Dr J. C. Agarwal, in a series of lectures sponsored by the Metallurgical Society and the Society of Mining Engineers, said a major reason the American minerals and metals industry is facing serious economic challenges today is that the industry has always been driven by the economics and quality of mineral resources themselves.
As more desirable resources are discovered elsewhere in the world, he said, the U.S. share of mining is declining. The technological challenge for producers is to lower costs and improve capital efficiency, he said; the marketing challenge is to develop proprietary products and to select the right market niches.
He stressed that the U.S. mineral resources base must be able to compete in the world market. When the economics favor exploitation of non-U.S. based resources, gradually U.S. producers will be forced to adjust domestic production.
Using the copper industry as an example, he said U.S. producers have to contend with ore that averages only 0.6% copper, whereas foreign producers have access to ores containing more than 2% copper. U.S. producers, as a result, are no longer market leaders. Making matters worse, he said, is nationalization of some foreign mining industries which has given many non-U.S. producers a huge competitive advantage. Producers must adapt
“If U.S. producers are willing to be adaptable, however, there are plenty of profitable opportunities,” Agarwal said. “For instance, all the bad news we’ve been hearing about the demise of the U.S. steel industry is premature. While it’s certainly true the steel industry did have many obsolete facilities, most of that excess capacity is gone now.
“A lot of those old plants were geographically dispersed — a relic of the necessities of the Second World War — which made them increasingly less competitive in the world marketplace as U.S. transportation and production costs soared. The remaining integrated U.S. steel industry, concentrated in Chicago and on the Maryland and Pennsylvania coastline, will survive and prosper.”
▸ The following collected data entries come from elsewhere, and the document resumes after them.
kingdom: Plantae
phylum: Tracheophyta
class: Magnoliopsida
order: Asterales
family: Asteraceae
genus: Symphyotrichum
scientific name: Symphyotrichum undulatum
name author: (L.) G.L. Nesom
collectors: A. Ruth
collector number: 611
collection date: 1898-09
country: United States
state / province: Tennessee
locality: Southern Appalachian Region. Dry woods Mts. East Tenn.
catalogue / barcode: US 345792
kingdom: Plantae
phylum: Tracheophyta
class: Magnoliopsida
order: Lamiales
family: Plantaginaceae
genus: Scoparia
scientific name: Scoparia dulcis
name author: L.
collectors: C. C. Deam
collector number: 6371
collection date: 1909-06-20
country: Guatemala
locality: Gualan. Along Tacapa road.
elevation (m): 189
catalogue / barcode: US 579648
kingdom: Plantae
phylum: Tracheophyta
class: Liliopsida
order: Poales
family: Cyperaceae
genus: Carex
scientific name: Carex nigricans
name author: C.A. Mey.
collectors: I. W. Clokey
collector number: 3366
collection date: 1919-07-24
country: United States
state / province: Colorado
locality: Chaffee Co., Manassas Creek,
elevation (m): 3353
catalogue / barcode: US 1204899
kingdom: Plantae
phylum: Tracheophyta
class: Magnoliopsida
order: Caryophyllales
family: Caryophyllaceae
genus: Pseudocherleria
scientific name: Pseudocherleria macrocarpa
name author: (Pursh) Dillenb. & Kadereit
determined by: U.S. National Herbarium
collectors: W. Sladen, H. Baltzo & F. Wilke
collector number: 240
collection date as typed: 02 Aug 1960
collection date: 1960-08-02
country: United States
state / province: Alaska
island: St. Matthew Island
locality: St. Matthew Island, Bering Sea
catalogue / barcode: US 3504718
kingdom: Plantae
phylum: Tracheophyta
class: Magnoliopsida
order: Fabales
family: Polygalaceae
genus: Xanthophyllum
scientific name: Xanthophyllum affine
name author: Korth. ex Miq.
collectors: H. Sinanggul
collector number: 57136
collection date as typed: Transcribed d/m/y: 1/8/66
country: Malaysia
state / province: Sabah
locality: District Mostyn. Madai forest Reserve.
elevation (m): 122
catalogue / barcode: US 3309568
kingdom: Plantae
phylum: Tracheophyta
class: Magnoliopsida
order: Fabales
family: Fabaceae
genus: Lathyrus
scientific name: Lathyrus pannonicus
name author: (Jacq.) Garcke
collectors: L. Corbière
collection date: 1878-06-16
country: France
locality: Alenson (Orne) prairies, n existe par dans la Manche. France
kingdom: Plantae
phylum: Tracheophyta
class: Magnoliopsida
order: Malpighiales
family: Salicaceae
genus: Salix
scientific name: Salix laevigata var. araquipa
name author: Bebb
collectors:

Agarwal predicts relatively big opportunities in materials recycling. “In mature industrial societies such as the U.S.,” he said, “it’s more economical to recycle metals than to produce them from virgin ores. This is an important point. The U.S. has a vast storehouse of metals. Currently, more than 30% of steel industry production is based on recycling, and there certainly is more to come.”Producers can definitely reap reliable, long-term profits from recycling metallic products made from steel, aluminum and copper; it is not so clear they can tie in long-term profits from mining itself, he said.